While achieving the prehospital practitioner model is likely to be an aspirational objective in the immediate future and one that is difficult to ground in reality, there are many aspects of the model that are well worth pursuing. In particular, the aims of improving teamwork with other health professionals and developing a mature research culture. Most critically, the adoption of a mindset that places prehospital systems within a symbiotic relation with the healthcare system would be valuable. In South Australia, for instance, a prehospital practitioner model has evolved over the past five years that has been built on an improved level of education and regular clinical reviews.7

Expanding the scope of practice for prehospital paramedics would require changes in the areas of: equipment and technology; policies and procedures; education and research; legislation and organisation; and mission and attitude.15 Relaxation of traditional professional boundaries would be required if this patient centred approach to the provision of prehospital care in rural settings is to be achieved. Teamwork between health professionals would have to be the norm, with fewer professional barriers than in the past.34 For instance, prehospital paramedics would need to accept the overlapping roles of appropriately educated nurses.
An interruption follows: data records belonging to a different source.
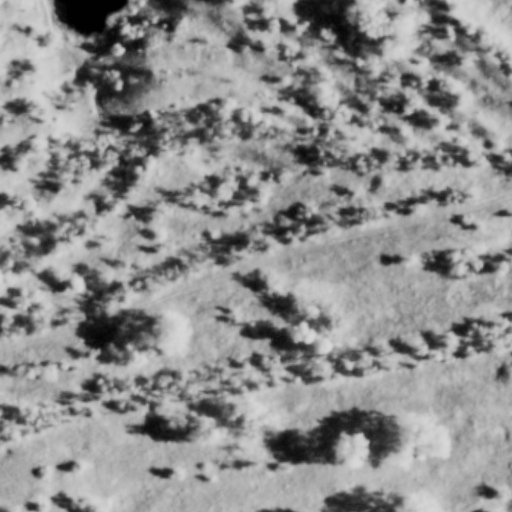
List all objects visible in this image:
quarry: (256, 256)
road: (252, 260)
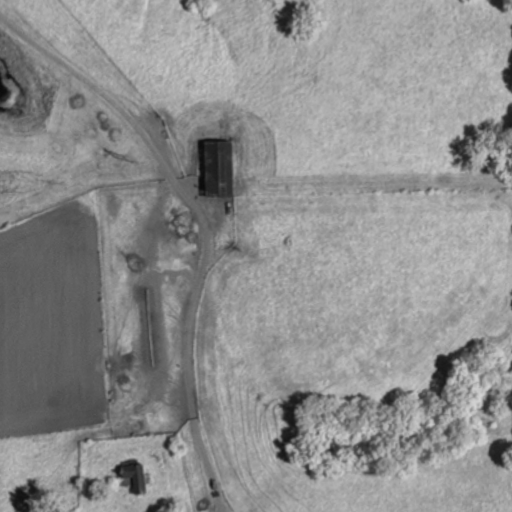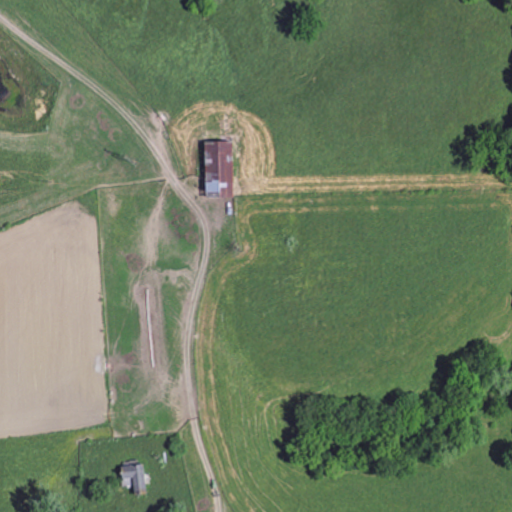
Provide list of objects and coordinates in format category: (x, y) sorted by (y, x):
power tower: (126, 157)
building: (216, 169)
road: (187, 331)
building: (131, 479)
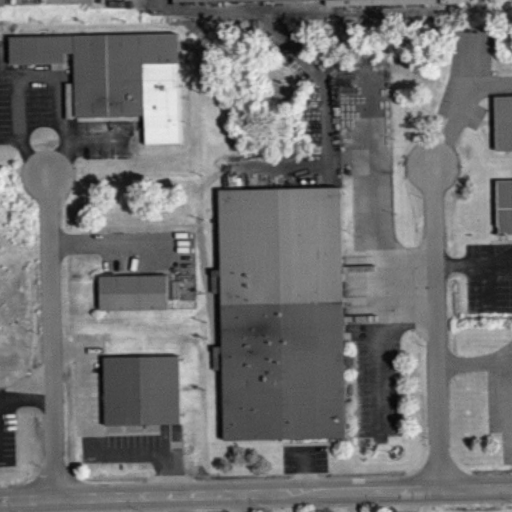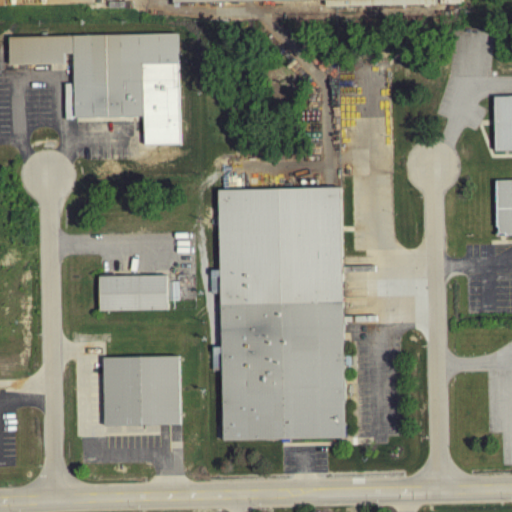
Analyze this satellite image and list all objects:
building: (39, 1)
building: (252, 1)
building: (69, 3)
building: (324, 3)
road: (34, 79)
building: (114, 79)
building: (114, 80)
road: (456, 108)
building: (502, 126)
building: (502, 126)
road: (374, 189)
building: (503, 211)
building: (503, 211)
road: (472, 258)
building: (132, 297)
building: (132, 297)
building: (280, 317)
building: (280, 318)
road: (380, 325)
road: (435, 328)
road: (53, 339)
building: (141, 394)
building: (140, 395)
road: (87, 440)
road: (305, 471)
road: (255, 492)
road: (333, 503)
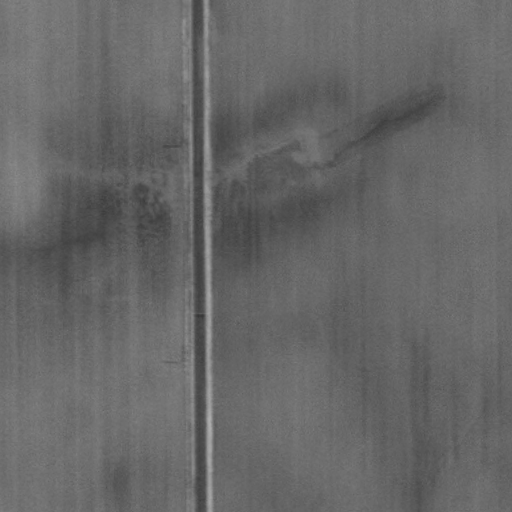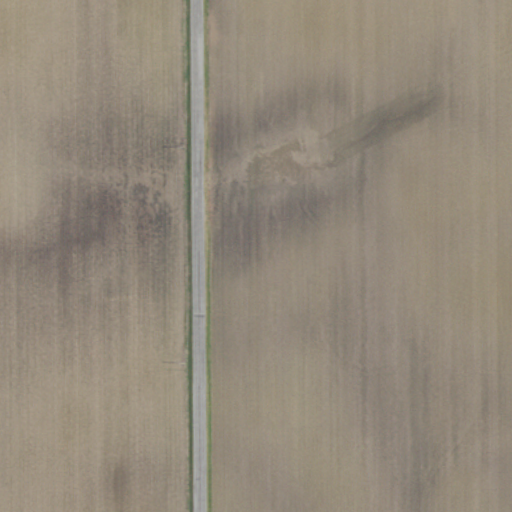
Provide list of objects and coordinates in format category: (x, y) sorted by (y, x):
crop: (99, 256)
road: (199, 256)
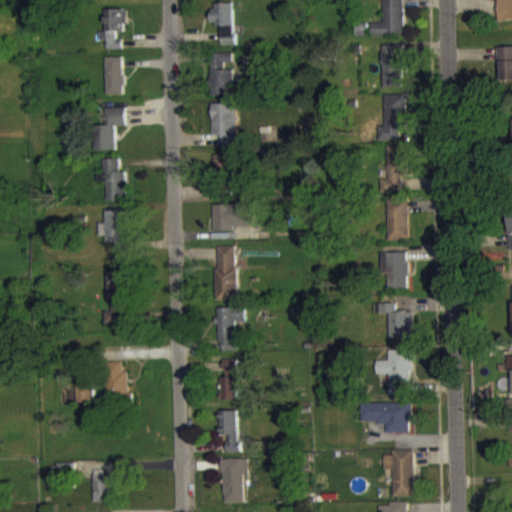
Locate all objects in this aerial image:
building: (223, 0)
building: (112, 2)
building: (505, 15)
building: (392, 27)
building: (226, 30)
building: (115, 37)
building: (363, 38)
building: (506, 72)
building: (394, 75)
building: (221, 83)
building: (116, 84)
building: (397, 126)
building: (226, 133)
building: (110, 138)
building: (228, 174)
building: (396, 177)
building: (115, 189)
building: (234, 225)
building: (399, 228)
building: (117, 239)
road: (451, 255)
road: (174, 256)
building: (397, 277)
building: (228, 282)
building: (118, 306)
building: (398, 330)
building: (230, 335)
building: (509, 371)
building: (400, 381)
building: (118, 396)
building: (85, 403)
building: (391, 424)
building: (232, 438)
building: (403, 481)
building: (235, 488)
building: (105, 497)
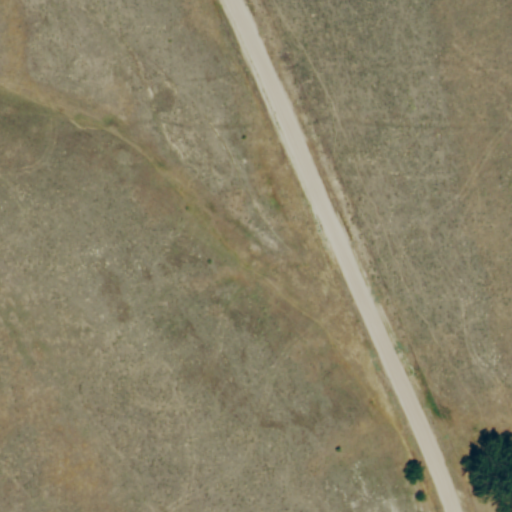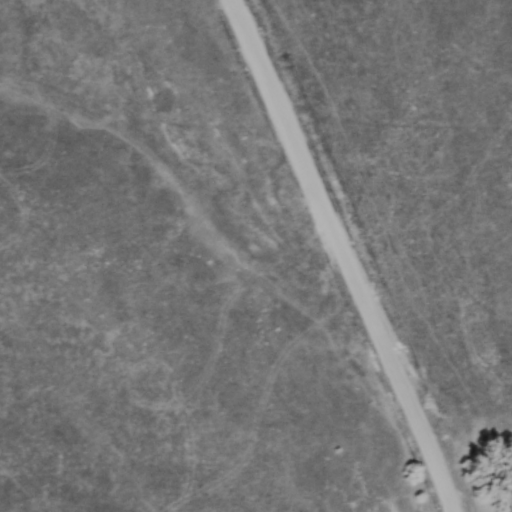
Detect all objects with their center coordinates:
road: (344, 256)
park: (447, 272)
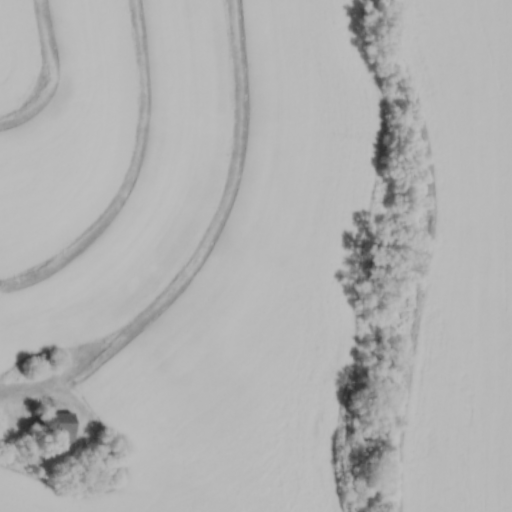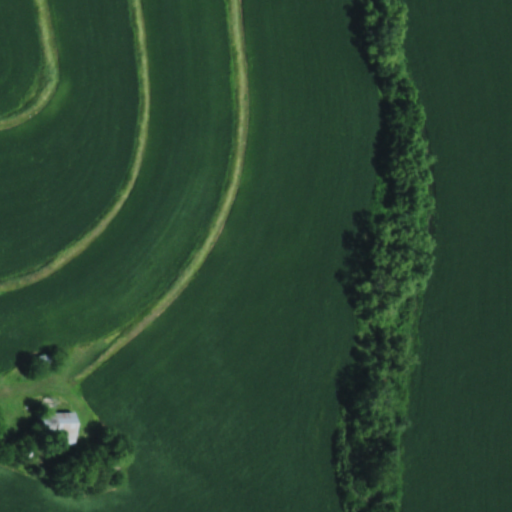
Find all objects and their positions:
building: (39, 360)
building: (52, 427)
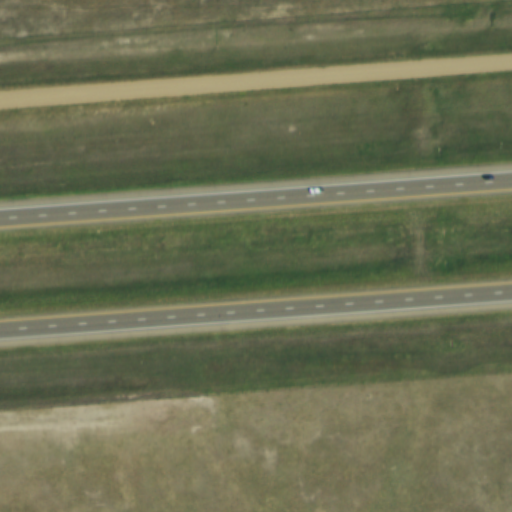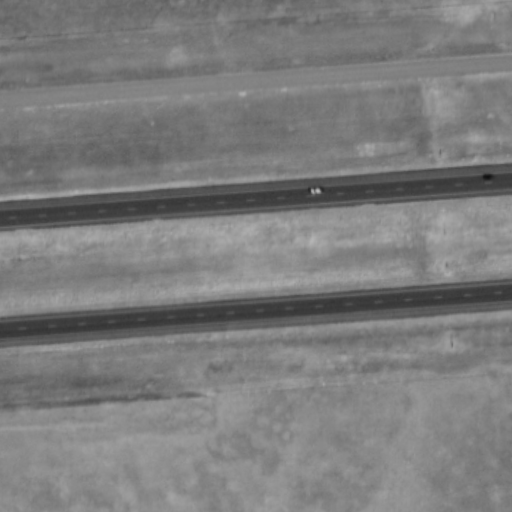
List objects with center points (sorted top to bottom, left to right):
road: (256, 82)
road: (256, 201)
road: (256, 318)
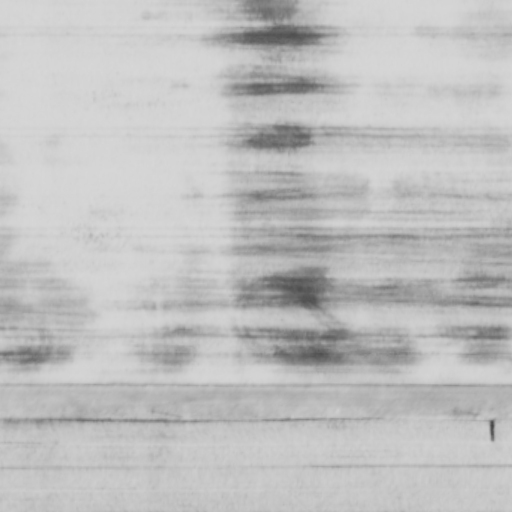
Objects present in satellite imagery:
crop: (255, 186)
crop: (256, 465)
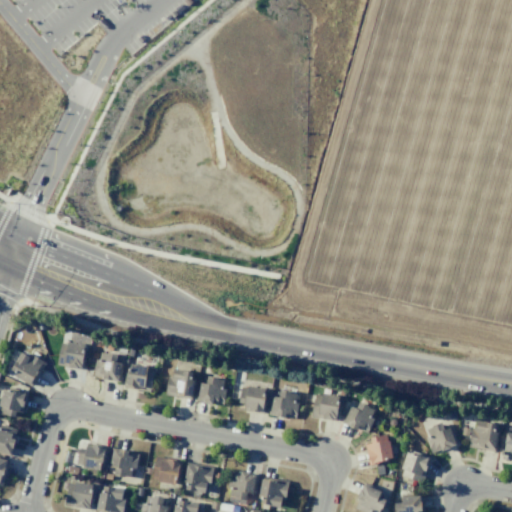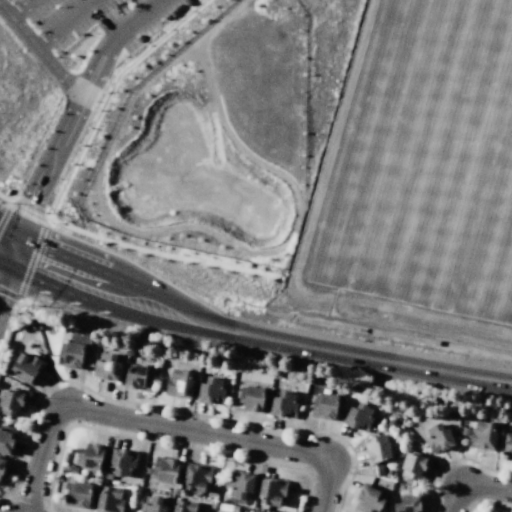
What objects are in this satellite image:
road: (21, 9)
parking lot: (71, 17)
road: (134, 19)
road: (65, 24)
road: (40, 52)
road: (96, 69)
road: (110, 95)
crop: (417, 171)
road: (46, 175)
road: (3, 198)
road: (28, 210)
road: (9, 235)
traffic signals: (12, 252)
road: (161, 253)
road: (6, 254)
road: (6, 275)
building: (32, 325)
building: (39, 325)
road: (254, 336)
building: (121, 348)
building: (129, 352)
building: (70, 354)
building: (70, 355)
road: (258, 362)
building: (107, 366)
building: (107, 366)
building: (27, 367)
building: (26, 368)
building: (138, 377)
building: (138, 377)
building: (179, 383)
building: (180, 384)
building: (210, 391)
building: (211, 391)
building: (251, 398)
building: (251, 399)
building: (11, 401)
building: (12, 401)
building: (282, 404)
building: (284, 404)
building: (325, 406)
building: (325, 406)
road: (169, 409)
building: (357, 416)
building: (359, 416)
road: (164, 426)
building: (464, 431)
building: (483, 435)
building: (483, 436)
building: (6, 438)
building: (439, 438)
building: (439, 438)
building: (6, 439)
building: (507, 444)
building: (507, 447)
building: (377, 449)
building: (377, 449)
building: (91, 456)
road: (1, 457)
building: (90, 457)
road: (463, 459)
building: (122, 461)
building: (123, 462)
building: (413, 466)
building: (414, 467)
building: (2, 468)
building: (2, 469)
building: (72, 469)
building: (165, 469)
building: (148, 470)
building: (164, 470)
building: (379, 470)
building: (100, 474)
building: (107, 476)
building: (197, 477)
building: (197, 478)
building: (241, 483)
building: (240, 484)
road: (473, 484)
building: (64, 485)
building: (138, 491)
building: (272, 491)
building: (271, 492)
building: (78, 494)
building: (77, 495)
building: (109, 499)
building: (369, 499)
building: (109, 500)
building: (369, 500)
building: (153, 504)
building: (153, 504)
building: (214, 504)
building: (408, 504)
building: (408, 504)
road: (488, 504)
building: (185, 506)
building: (186, 506)
road: (279, 507)
building: (254, 510)
road: (341, 511)
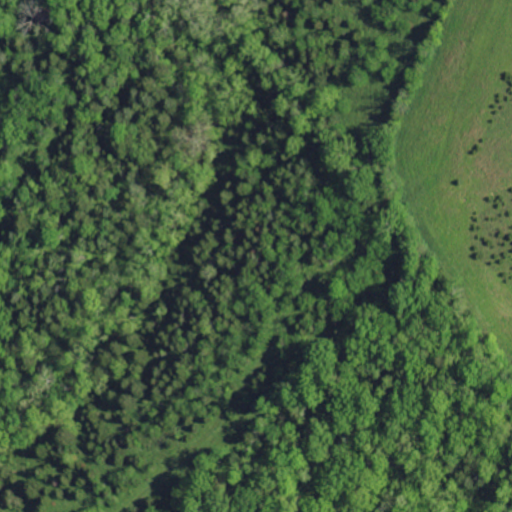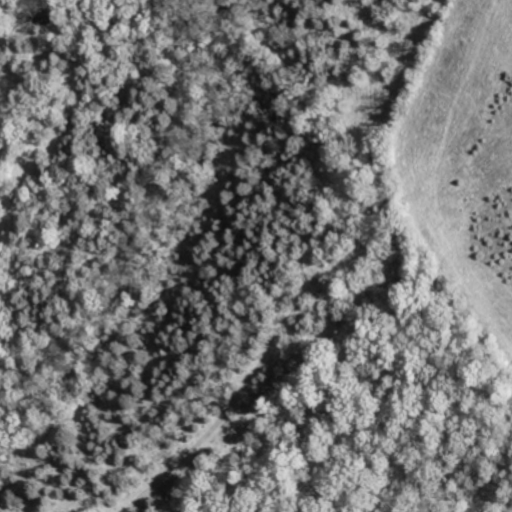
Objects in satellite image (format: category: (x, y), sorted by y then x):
road: (46, 27)
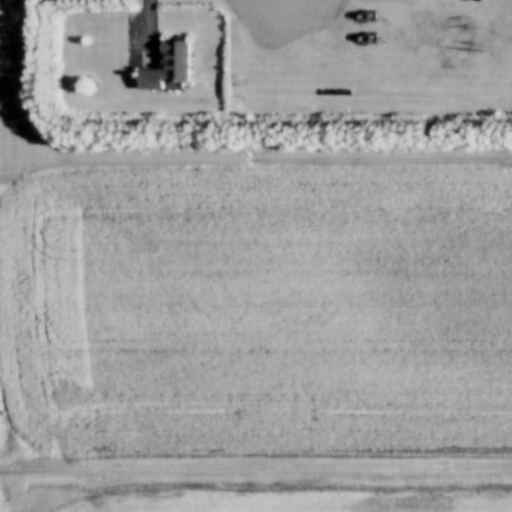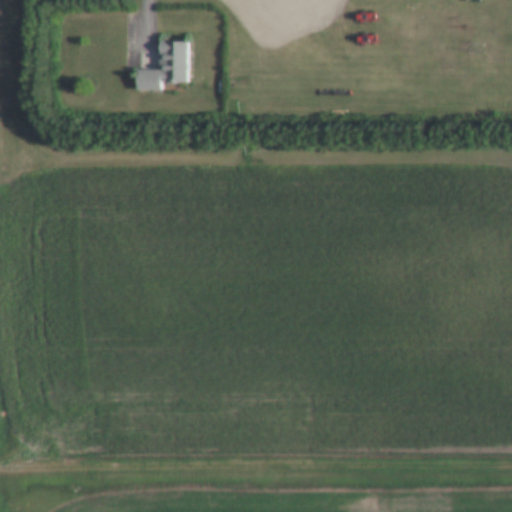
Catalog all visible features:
road: (280, 5)
building: (167, 69)
road: (256, 463)
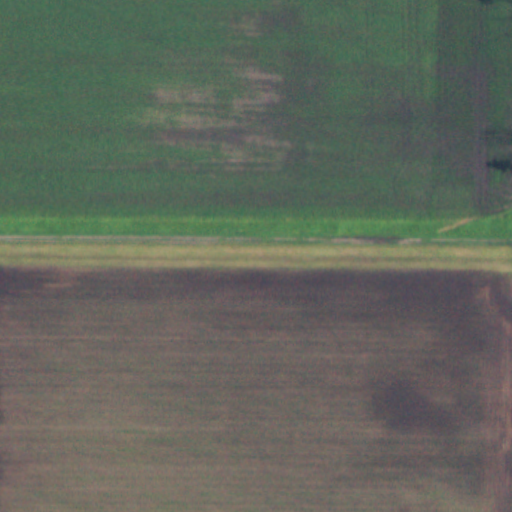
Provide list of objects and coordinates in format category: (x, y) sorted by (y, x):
road: (256, 234)
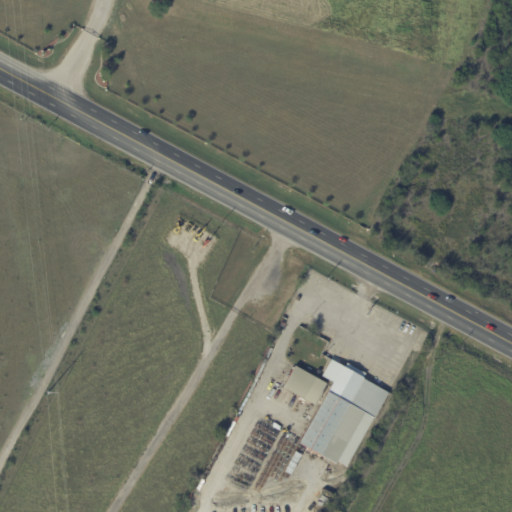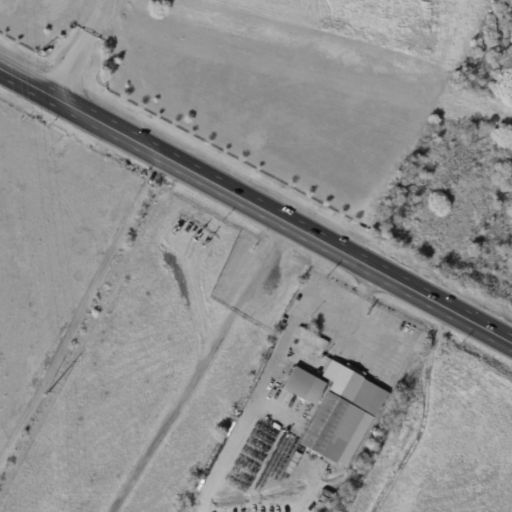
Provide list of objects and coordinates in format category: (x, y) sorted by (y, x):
road: (82, 50)
road: (255, 206)
road: (78, 308)
road: (271, 361)
road: (198, 368)
building: (374, 368)
building: (304, 385)
building: (305, 385)
power tower: (43, 387)
building: (341, 414)
building: (342, 414)
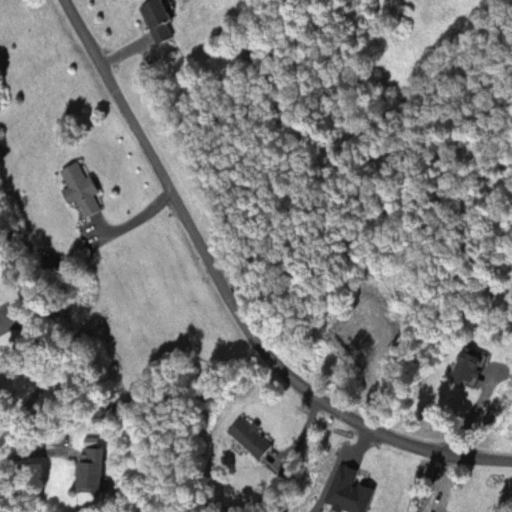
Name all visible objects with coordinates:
building: (160, 20)
building: (83, 189)
road: (226, 300)
building: (253, 436)
building: (94, 465)
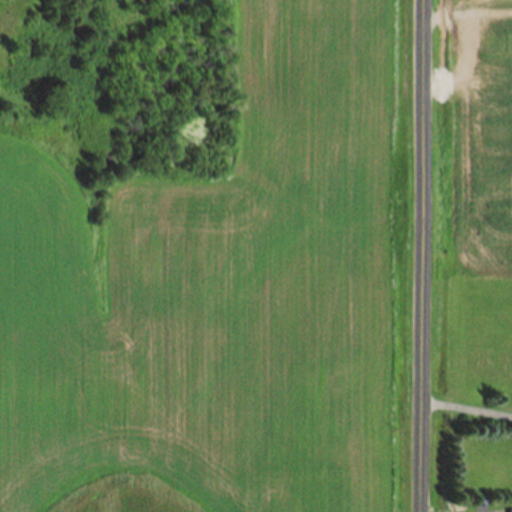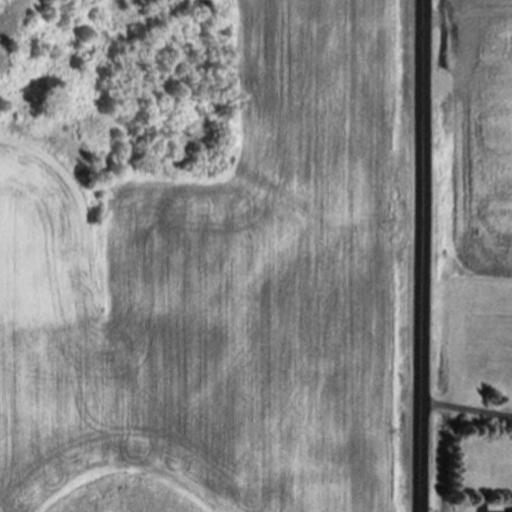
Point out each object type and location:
road: (419, 256)
road: (462, 410)
building: (509, 511)
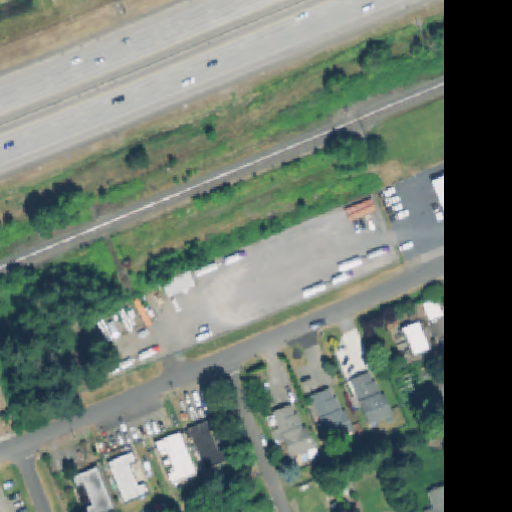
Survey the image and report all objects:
road: (128, 53)
road: (185, 75)
railway: (256, 165)
building: (471, 184)
building: (471, 185)
road: (459, 230)
road: (485, 250)
road: (442, 268)
building: (178, 284)
road: (484, 328)
building: (415, 336)
building: (415, 339)
road: (224, 360)
building: (463, 382)
building: (459, 384)
building: (370, 398)
building: (372, 399)
building: (328, 409)
building: (445, 409)
building: (452, 412)
building: (332, 415)
building: (291, 430)
building: (294, 431)
road: (253, 436)
building: (465, 439)
building: (464, 440)
building: (209, 442)
building: (206, 445)
road: (10, 450)
road: (365, 452)
building: (178, 456)
building: (175, 458)
building: (128, 477)
road: (33, 479)
building: (126, 479)
building: (95, 488)
building: (94, 490)
building: (504, 497)
building: (504, 498)
building: (444, 500)
building: (446, 500)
To be widely accepted and to operate effectively, broad education and training needs to be available to prehospital paramedics, including independent research, and continuing and graduate education. With this and the possible introduction of professional registration would come support for an expanded scope of practice. While there are valid reasons to support high levels of medical supervision and control of prehospital practice, continued medical dominance will inevitably constrain the development of prehospital practice as an autonomous profession that can make its own way. Like nursing, it needs to pursue independent research and set its own educational and practice standards if it is to evolve into an independent profession.7,8,35–37 With educational and organisational developments in the United States, the United Kingdom, and Australia, the development of the prehospital practitioner model may be more likely than was ever imagined in the recent past. Implementation of the model has the potential to improve the delivery of prehospital care in rural Australia.